Eu, então, encaramujava-me num outro mundo, sublimava o entorno. Distraía-me com uma formiga que andasse pelo cimento rachado da arquibancada, com a habilidade do cara do amendoim, que acertava sempre a mão do cliente, com o quero-quero atrás do gol, com um avião que passasse.

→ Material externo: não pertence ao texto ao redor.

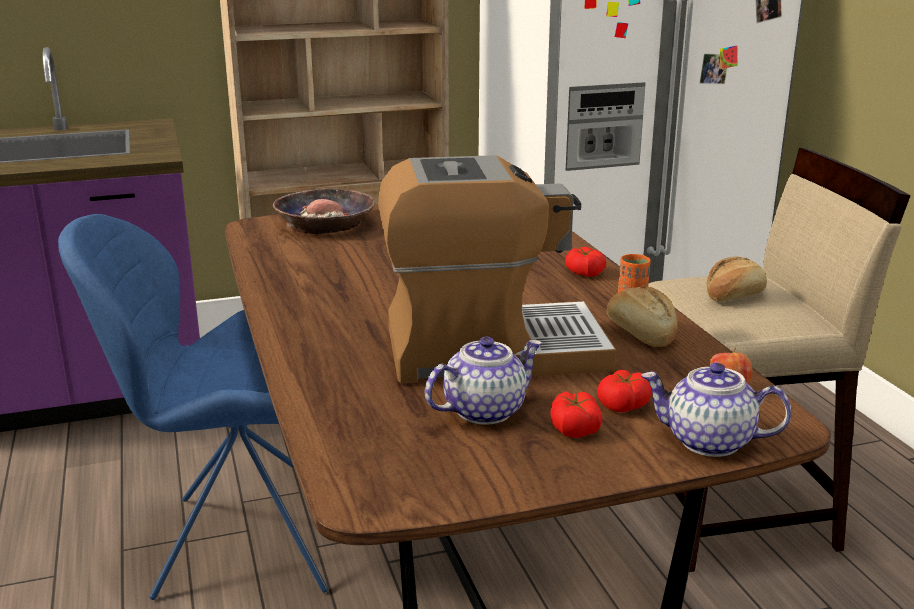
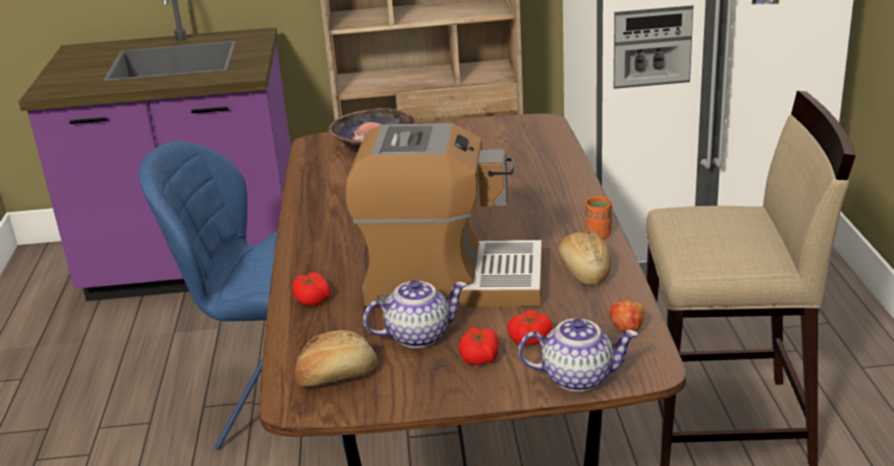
camera: 15 degrees right, 5 degrees up
(584, 273) = (571, 205): tomato -> tomato (312, 299)
(708, 441) = (578, 377): teapot -> teapot turned 150 degrees clockwise
(733, 296) = (715, 230): bread -> bread (336, 375)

Amigos da escola e vizinhos, todos eles, sabiam as escalações de seus times, a posição de cada jogador, a classificação na tabela. Eu, por outro lado, demorei até pra entender o que significava o time “jogar em casa”. Eles colecionavam álbuns de figurinhas de jogadores, empenhavam-se em fragorosas batalhas de “bater bafo” para conquistar cromos que lhes faltavam. Eu colecionava selos, chaveiros, tampinhas de garrafa e besouros reluzentes e envernizados.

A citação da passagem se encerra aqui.